Pub Date: Dec. 1st, 2009
ISBN: 978-1-59558-473-1
Publisher: The New Press

Understated novel about the rise and fall of Czech runner Emil Zátopek.

Goncourt winner Echenoz (Ravel, 2007, etc.) recently seems to be specializing in thinly fictionalizing the lives of real people. Zátopek is a good choice for inherent drama; he was at first rewarded and then punished by Communist Party authorities. The decision to reward came easily, for Zátopek astounded all by running. For many years he remained an officer in the Czech army and received a promotion with almost every victory, from European championships to the Olympics. Echenoz emphasizes that Zátopek was not a stylish runner but instead an awkward and ungainly plugger—not pretty to watch but pragmatically effective.
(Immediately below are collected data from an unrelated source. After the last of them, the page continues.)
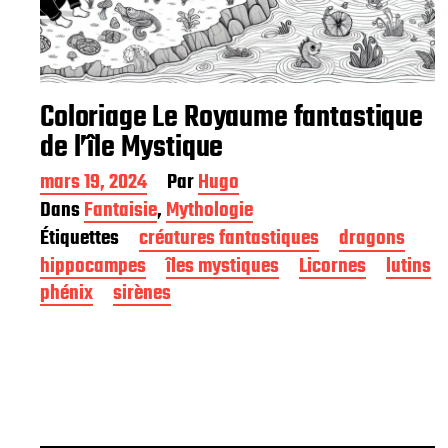
Coloriage Le Royaume fantastique
de l’île Mystique
D
mars 19, 2024
Par
Hugo
a
Dans
Fantaisie
,
Mythologie
t
Étiquettes
créatures fantastiques
dragons
e
d
hippocampes
îles mystiques
Licornes
lutins
e
phénix
sirènes
p
u
b
l
i
c
a
t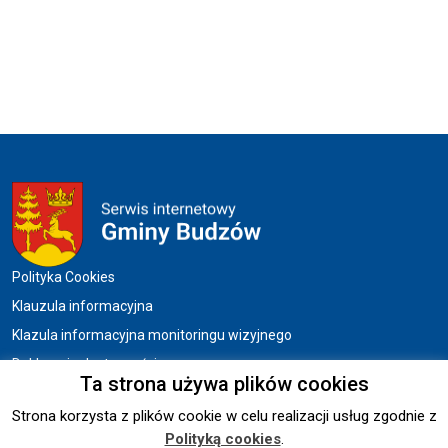
Menu w stopce
Polityka Cookies
Klauzula informacyjna
Klazula informacyjna monitoringu wizyjnego
Deklaracja dostępności
Ta strona używa plików cookies
Strona korzysta z plików cookie w celu realizacji usług zgodnie z
Copyright © 2026 UG BUDZÓW.
Polityką cookies
.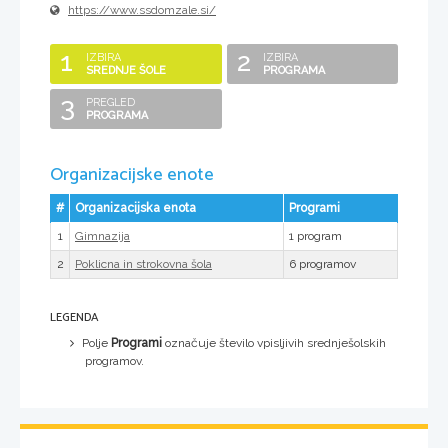
https://www.ssdomzale.si/
1
2
IZBIRA
IZBIRA
SREDNJE ŠOLE
PROGRAMA
3
PREGLED
PROGRAMA
Organizacijske enote
#
Organizacijska enota
Programi
1
1 program
Gimnazija
2
6 programov
Poklicna in strokovna šola
LEGENDA
Polje
Programi
označuje število vpisljivih srednješolskih
programov.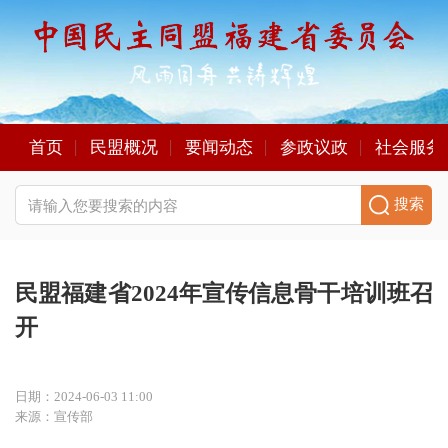
首页
民盟概况
要闻动态
参政议政
社会服务
搜索
民盟福建省2024年宣传信息骨干培训班召
开
日期：2024-06-03 11:00
来源：宣传部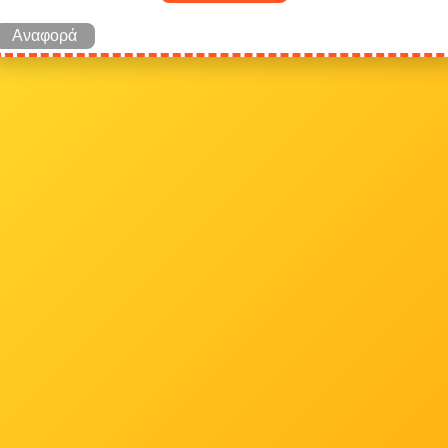
Αναφορά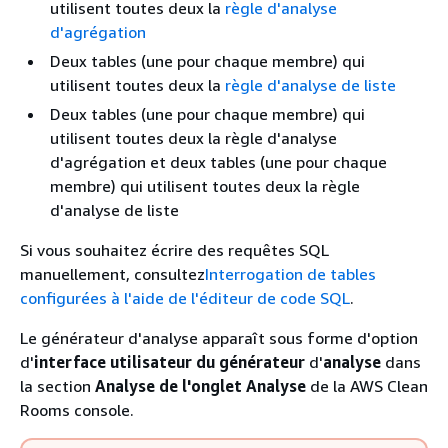
utilisent toutes deux la
règle d'analyse
d'agrégation
Deux tables (une pour chaque membre) qui
utilisent toutes deux la
règle d'analyse de liste
Deux tables (une pour chaque membre) qui
utilisent toutes deux la règle d'analyse
d'agrégation et deux tables (une pour chaque
membre) qui utilisent toutes deux la règle
d'analyse de liste
Si vous souhaitez écrire des requêtes SQL
manuellement, consultez
Interrogation de tables
configurées à l'aide de l'éditeur de code SQL
.
Le générateur d'analyse apparaît sous forme d'option
d'
interface utilisateur du générateur
d'
analyse
dans
la section
Analyse de l'onglet Analyse
de la AWS Clean
Rooms console.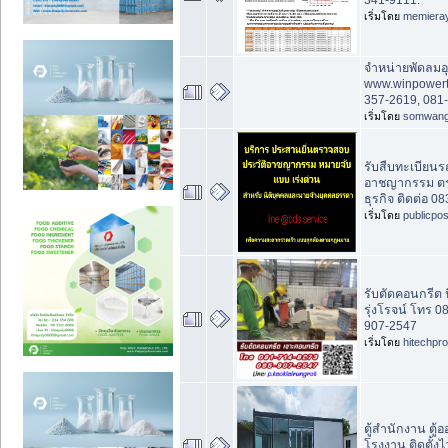
เริ่มโดย
memiera
จำหน่ายพัดลม
www.winpowert
357-2619, 081
เริ่มโดย
somwan
รับสืบทะเบียนร
อาชญากรรม ตร
ธุรกิจ ติดต่อ 0
เริ่มโดย
publicpo
รับตัดคอนกรีต น
รุ่งโรจน์ โทร 
907-2547
เริ่มโดย
hitechpr
ตู้สำนักงาน ตู้
โรงงาน ติดตั้ง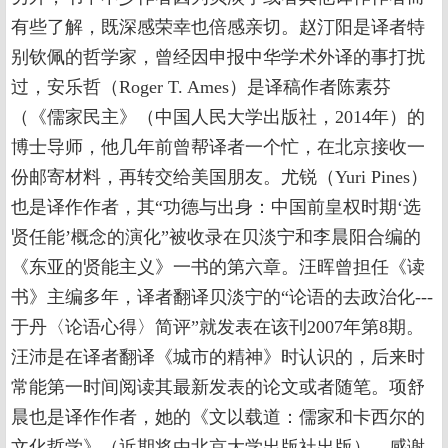
有些了解，既深感荣幸也倍感亲切。赵汀阳是译者特
别钦佩的哲学家，曾经因申报中华学术外译的事打扰
过，安乐哲（Roger T. Ames）是译稿作者陈素芬
（《儒家民主》（中国人民大学出版社，2014年）的
博士导师，他几年前曾帮译者一个忙，在北京接收一
份邮寄材料，再转交给美国朋友。尤锐（Yuri Pines）
也是译作作者，其“功德与出身：中国前皇权时期‘选
贤任能’概念的演化”被收录在贝淡宁和李晨阳合编的
《东亚的贤能主义》一书的第六章。汪晖曾担任《读
书》主编多年，译者翻译贝淡宁的“论语的去政治化---
于丹〈论语心得〉简评”就发表在该刊2007年第8期。
汪沛是在译者翻译《城市的精神》时认识的，后来时
常能第一时间阅读其最新发表的论文或者随笔。项舒
晨也是译作作者，她的《文以载道：儒家和卡西尔的
文化哲学》（近期将由北京大学出版社出版），感谢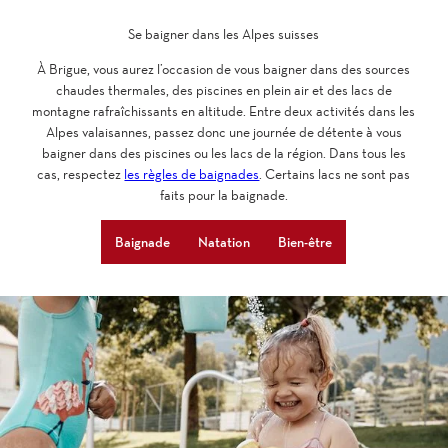
Se baigner dans les Alpes suisses
À Brigue, vous aurez l’occasion de vous baigner dans des sources
chaudes thermales, des piscines en plein air et des lacs de
montagne rafraîchissants en altitude. Entre deux activités dans les
Alpes valaisannes, passez donc une journée de détente à vous
baigner dans des piscines ou les lacs de la région. Dans tous les
cas, respectez
les règles de baignades
. Certains lacs ne sont pas
faits pour la baignade.
Baignade
Natation
Bien-être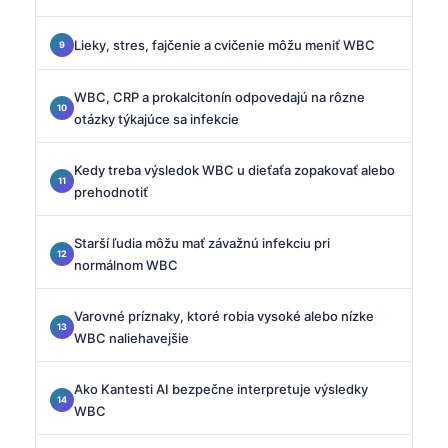
Lieky, stres, fajčenie a cvičenie môžu meniť WBC
WBC, CRP a prokalcitonín odpovedajú na rôzne
otázky týkajúce sa infekcie
Kedy treba výsledok WBC u dieťaťa zopakovať alebo
prehodnotiť
Starší ľudia môžu mať závažnú infekciu pri
normálnom WBC
Varovné príznaky, ktoré robia vysoké alebo nízke
WBC naliehavejšie
Ako Kantesti AI bezpečne interpretuje výsledky
WBC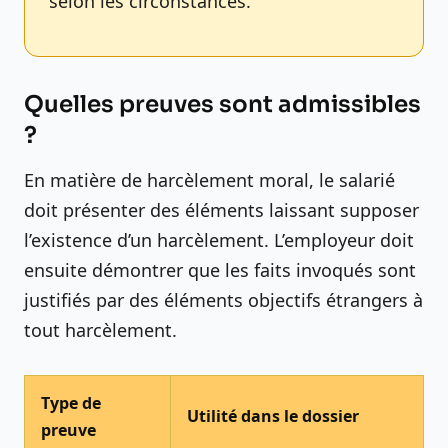
selon les circonstances.
Quelles preuves sont admissibles
?
En matière de harcèlement moral, le salarié
doit présenter des éléments laissant supposer
l’existence d’un harcèlement. L’employeur doit
ensuite démontrer que les faits invoqués sont
justifiés par des éléments objectifs étrangers à
tout harcèlement.
Type de
Utilité dans le dossier
preuve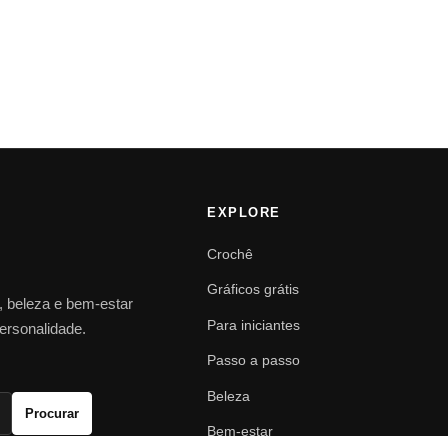
EXPLORE
Crochê
Gráficos grátis
o, beleza e bem-estar
Para iniciantes
personalidade.
Passo a passo
Beleza
Procurar
Bem-estar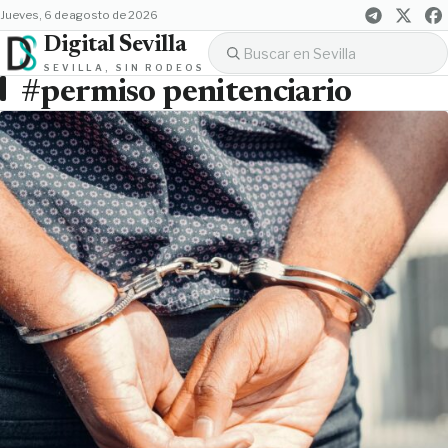
jueves, 6 de agosto de 2026
Digital Sevilla
SEVILLA, SIN RODEOS
#permiso penitenciario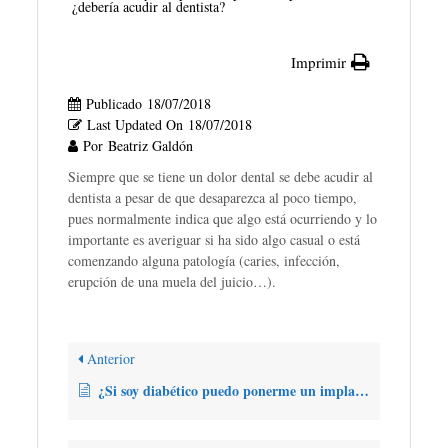
¿debería acudir al dentista?
Imprimir
Publicado
18/07/2018
Last Updated On
18/07/2018
Por
Beatriz Galdón
Siempre que se tiene un dolor dental se debe acudir al
dentista a pesar de que desaparezca al poco tiempo,
pues normalmente indica que algo está ocurriendo y lo
importante es averiguar si ha sido algo casual o está
comenzando alguna patología (caries, infección,
erupción de una muela del juicio…).
Anterior
¿Si soy diabético puedo ponerme un implante?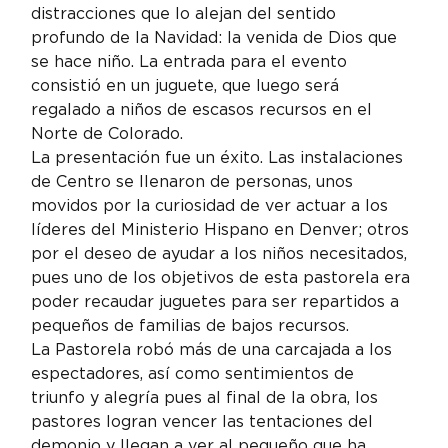
distracciones que lo alejan del sentido 
profundo de la Navidad: la venida de Dios que 
se hace niño. La entrada para el evento 
consistió en un juguete, que luego será 
regalado a niños de escasos recursos en el 
Norte de Colorado.
La presentación fue un éxito. Las instalaciones 
de Centro se llenaron de personas, unos 
movidos por la curiosidad de ver actuar a los 
líderes del Ministerio Hispano en Denver; otros 
por el deseo de ayudar a los niños necesitados, 
pues uno de los objetivos de esta pastorela era 
poder recaudar juguetes para ser repartidos a 
pequeños de familias de bajos recursos.
La Pastorela robó más de una carcajada a los 
espectadores, así como sentimientos de 
triunfo y alegría pues al final de la obra, los 
pastores logran vencer las tentaciones del 
demonio y llegan a ver al pequeño que ha 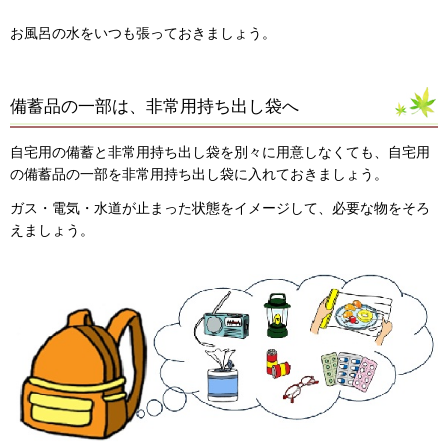
お風呂の水をいつも張っておきましょう。
備蓄品の一部は、非常用持ち出し袋へ
自宅用の備蓄と非常用持ち出し袋を別々に用意しなくても、自宅用
の備蓄品の一部を非常用持ち出し袋に入れておきましょう。
ガス・電気・水道が止まった状態をイメージして、必要な物をそろ
えましょう。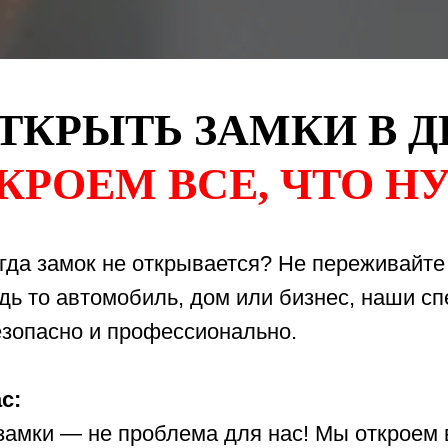
ТКРЫТЬ ЗАМКИ В 
КРОЕМ ВСЕ, ЧТО Н
гда замок не открывается? Не переживайт
удь то автомобиль, дом или бизнес, наши с
езопасно и профессионально.
с:
мки — не проблема для нас! Мы откроем вс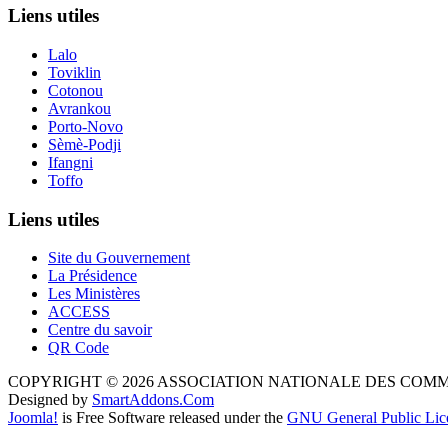
Liens utiles
Lalo
Toviklin
Cotonou
Avrankou
Porto-Novo
Sèmè-Podji
Ifangni
Toffo
Liens utiles
Site du Gouvernement
La Présidence
Les Ministères
ACCESS
Centre du savoir
QR Code
COPYRIGHT © 2026 ASSOCIATION NATIONALE DES COM
Designed by
SmartAddons.Com
Joomla!
is Free Software released under the
GNU General Public Lic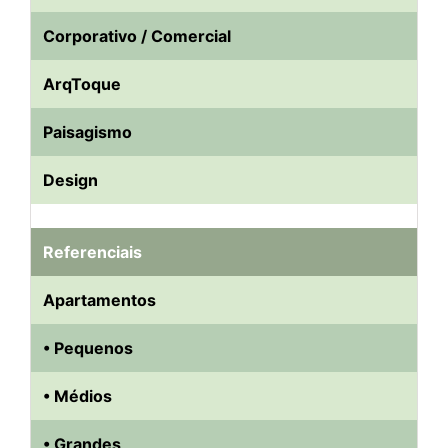
Corporativo / Comercial
ArqToque
Paisagismo
Design
Referenciais
Apartamentos
• Pequenos
• Médios
• Grandes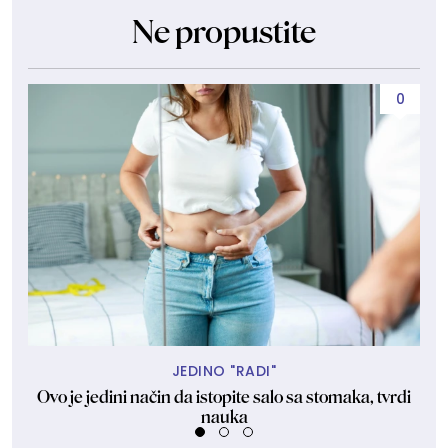
Ne propustite
0
JEDINO "RADI"
Ovo je jedini način da istopite salo sa stomaka, tvrdi
nauka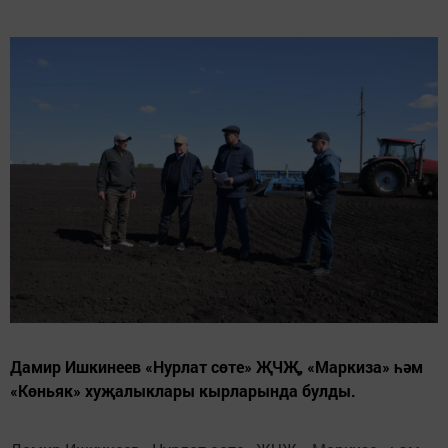
Дамир Ишкинеев «Нурлат сөте» ҖЧҖ, «Маркиза» һәм
«Көньяк» хуҗалыклары кырларында булды.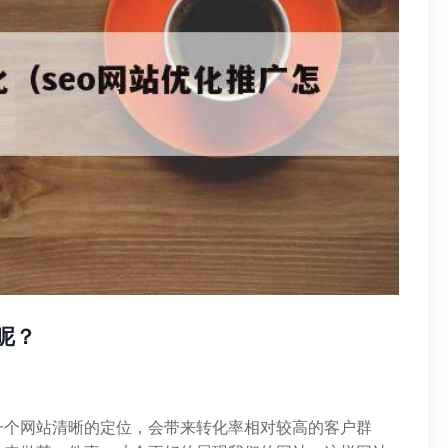
呢？
一个网站清晰的定位，会带来转化率相对较高的客户群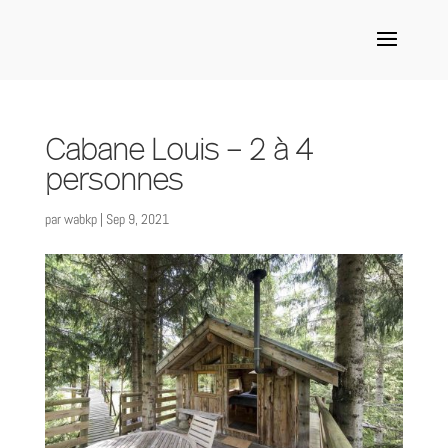
Cabane Louis – 2 à 4
personnes
par
wabkp
|
Sep 9, 2021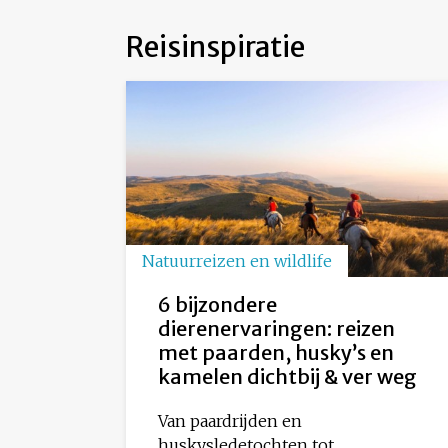
Reisinspiratie
Natuurreizen en wildlife
6 bijzondere
dierenervaringen: reizen
met paarden, husky’s en
kamelen dichtbij & ver weg
Van paardrijden en
huskysledetochten tot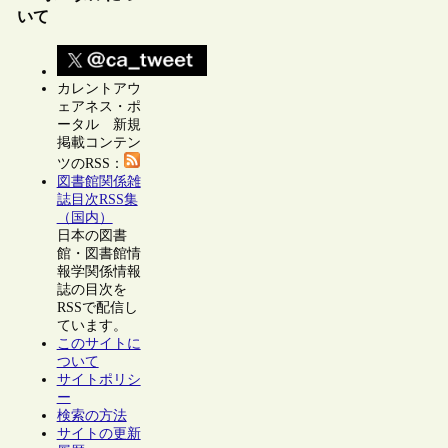
いて
カレントアウ
ェアネス・ポ
ータル 新規
掲載コンテン
ツのRSS：
図書館関係雑
誌目次RSS集
（国内）
日本の図書
館・図書館情
報学関係情報
誌の目次を
RSSで配信し
ています。
このサイトに
ついて
サイトポリシ
ー
検索の方法
サイトの更新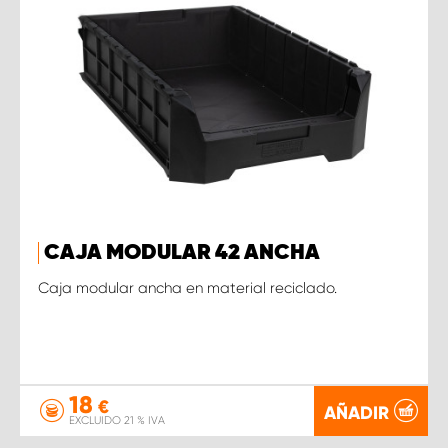
CAJA MODULAR 42 ANCHA
Caja modular ancha en material reciclado.
18
€
AÑADIR
EXCLUIDO 21 % IVA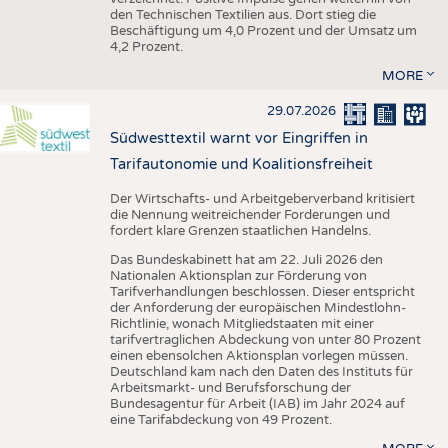
den Technischen Textilien aus. Dort stieg die
Beschäftigung um 4,0 Prozent und der Umsatz um
4,2 Prozent.
MORE
29.07.2026
Südwesttextil warnt vor Eingriffen in
Tarifautonomie und Koalitionsfreiheit
Der Wirtschafts- und Arbeitgeberverband kritisiert
die Nennung weitreichender Forderungen und
fordert klare Grenzen staatlichen Handelns.
Das Bundeskabinett hat am 22. Juli 2026 den
Nationalen Aktionsplan zur Förderung von
Tarifverhandlungen beschlossen. Dieser entspricht
der Anforderung der europäischen Mindestlohn-
Richtlinie, wonach Mitgliedstaaten mit einer
tarifvertraglichen Abdeckung von unter 80 Prozent
einen ebensolchen Aktionsplan vorlegen müssen.
Deutschland kam nach den Daten des Instituts für
Arbeitsmarkt- und Berufsforschung der
Bundesagentur für Arbeit (IAB) im Jahr 2024 auf
eine Tarifabdeckung von 49 Prozent.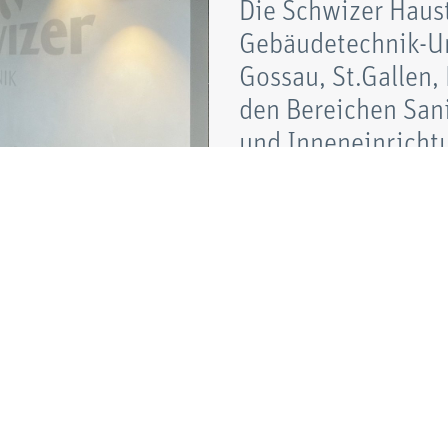
Die Schwizer Haust
Gebäudetechnik-Un
Gossau, St.Gallen,
den Bereichen Sani
und Inneneinrichtun
Alle Vorteile 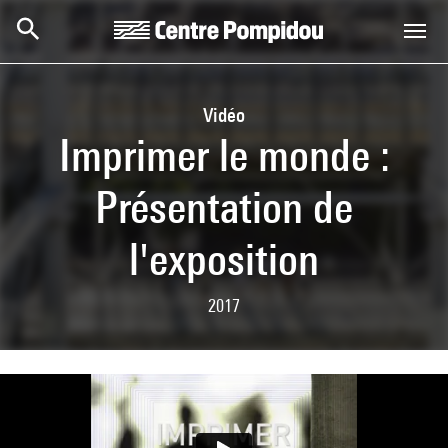
Aller au contenu principal
Centre Pompidou
Vidéo
Imprimer le monde :
Présentation de
l'exposition
2017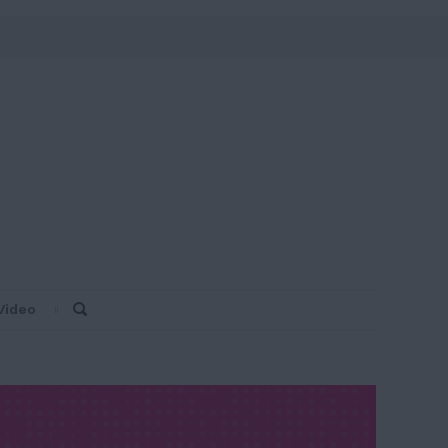
Video
Search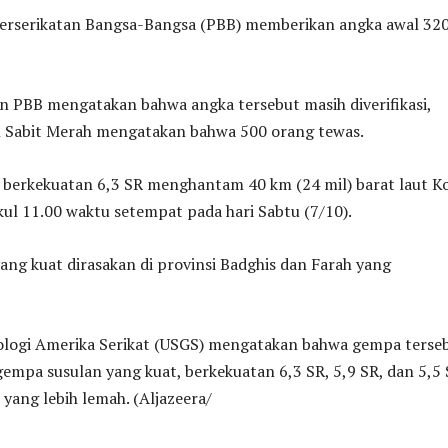
Perserikatan Bangsa-Bangsa (PBB) memberikan angka awal 32
 PBB mengatakan bahwa angka tersebut masih diverifikasi,
 Sabit Merah mengatakan bahwa 500 orang tewas.
 berkekuatan 6,3 SR menghantam 40 km (24 mil) barat laut K
kul 11.00 waktu setempat pada hari Sabtu (7/10).
ng kuat dirasakan di provinsi Badghis dan Farah yang
ologi Amerika Serikat (USGS) mengatakan bahwa gempa terse
a gempa susulan yang kuat, berkekuatan 6,3 SR, 5,9 SR, dan 5,5
yang lebih lemah. (Aljazeera/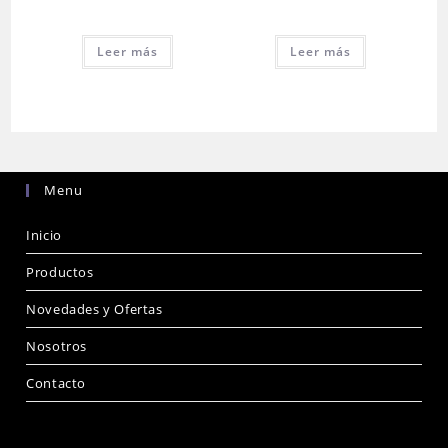
Leer más
Leer más
Menu
Inicio
Productos
Novedades y Ofertas
Nosotros
Contacto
For a while he simply couldn’t be beaten, and for more than five years he was the fastest man in the world in long distances. While his specialty was the 10,000 meters, he also showed himself adept at both 5,000 meters and marathons, winning gold medals in all three at the Helsinki Olympics in 1952. Eventually, however, age and a punishing training regimen took a toll on his body, and he started to lose. In one telling and sorrowful moment, Zátopek passes through Orly airport on his way to a race in Spain and sees the usual crush of news reporters and photographers. “How kind of them to show up,” he thinks, “it’s always nice to see you haven’t been forgotten.” In fact, he finds, they’re gathered to report on Elizabeth Taylor, who has just flown in from London. When he comments on the Soviet invasion of 1968, his naïve and impolitic remarks lead the authorities to strip him of his army commission and his right to live in Prague, then to banish him to work in a uranium mine.

An engaging but subdued portrait of a legend.